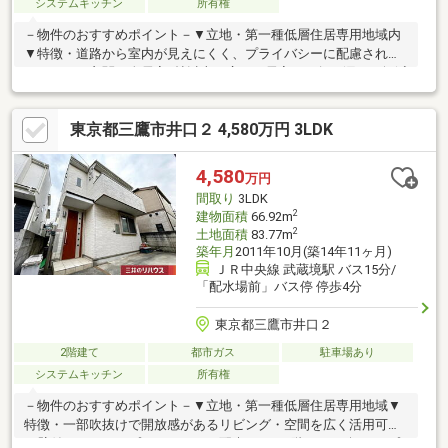
システムキッチン
所有権
－物件のおすすめポイント－▼立地・第一種低層住居専用地域内
▼特徴・道路から室内が見えにくく、プライバシーに配慮された
サイドイン玄関・全居室6帖以上の広さ・居室への匂い漏れが軽減
される独立型キッチン、床下収納有・洋室約6.0帖にゆとりある約
4.0帖のWICを設置・書斎等、多目的に活用できるアトリエ付・駐
東京都三鷹市井口２ 4,580万円 3LDK
車場1台分有(車種制限有)▼周辺環境・スーパー「サミットストア
向台町店」徒歩9分(約690m)・ファミリーマート西東京新町五丁
目店 徒歩5分(約400m)■ ご希望の住まい探しをお手伝いします
4,580
万円
━━━━━・・・物件の詳細・ご相談はお気軽にお問い合わせく
間取り
3LDK
ださい。
2
建物面積
66.92m
2
土地面積
83.77m
築年月
2011年10月(築14年11ヶ月)
ＪＲ中央線 武蔵境駅 バス15分/
「配水場前」バス停 停歩4分
東京都三鷹市井口２
2階建て
都市ガス
駐車場あり
システムキッチン
所有権
－物件のおすすめポイント－▼立地・第一種低層住居専用地域▼
特徴・一部吹抜けで開放感があるリビング・空間を広く活用可能
な壁付キッチン・プライバシーに配慮された2階LDK・1坪タイプ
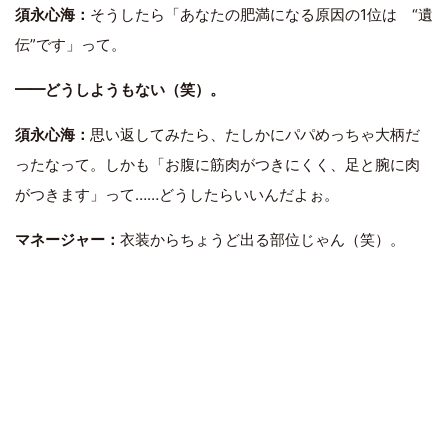
須永心海：
そうしたら「あなたの肥満になる原因の1位は “遺
伝”です」って。
━━どうしようもない（笑）。
須永心海：
思い返してみたら、たしかにパパめっちゃ大柄だ
ったなって。しかも「お腹に筋肉がつきにくく、足と腕に肉
がつきます」って……どうしたらいいんだよぉ。
マネージャー：
衣装からちょうど出る部位じゃん（笑）。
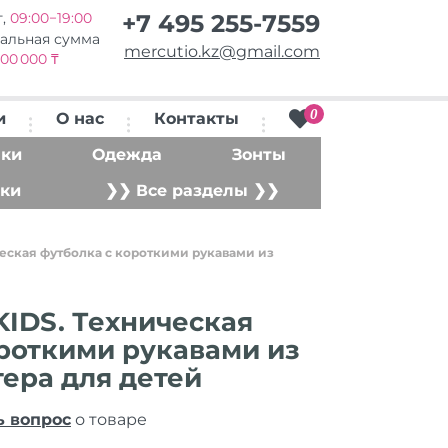
т,
09:00−19:00
+7 495 255-7559
альная сумма
mercutio.kz@gmail.com
00 000 ₸
0
и
О нас
Контакты
ки
Одежда
Зонты
ки
❯❯ Все разделы ❯❯
еская футболка с короткими рукавами из
IDS. Техническая
роткими рукавами из
ера для детей
ь вопрос
о товаре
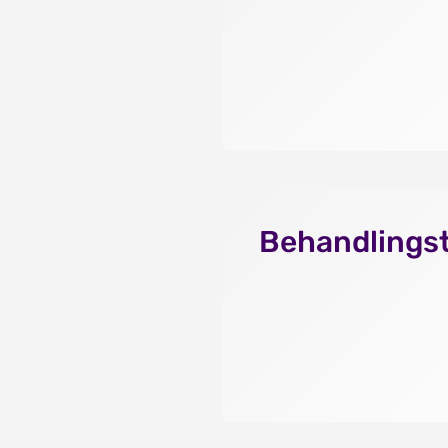
Behandlingst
•••
**Task objective:** From the records above, copy every line that holds the word "рукавами".

**Solution to the problem:**
еская футболка с короткими рукавами из
роткими рукавами из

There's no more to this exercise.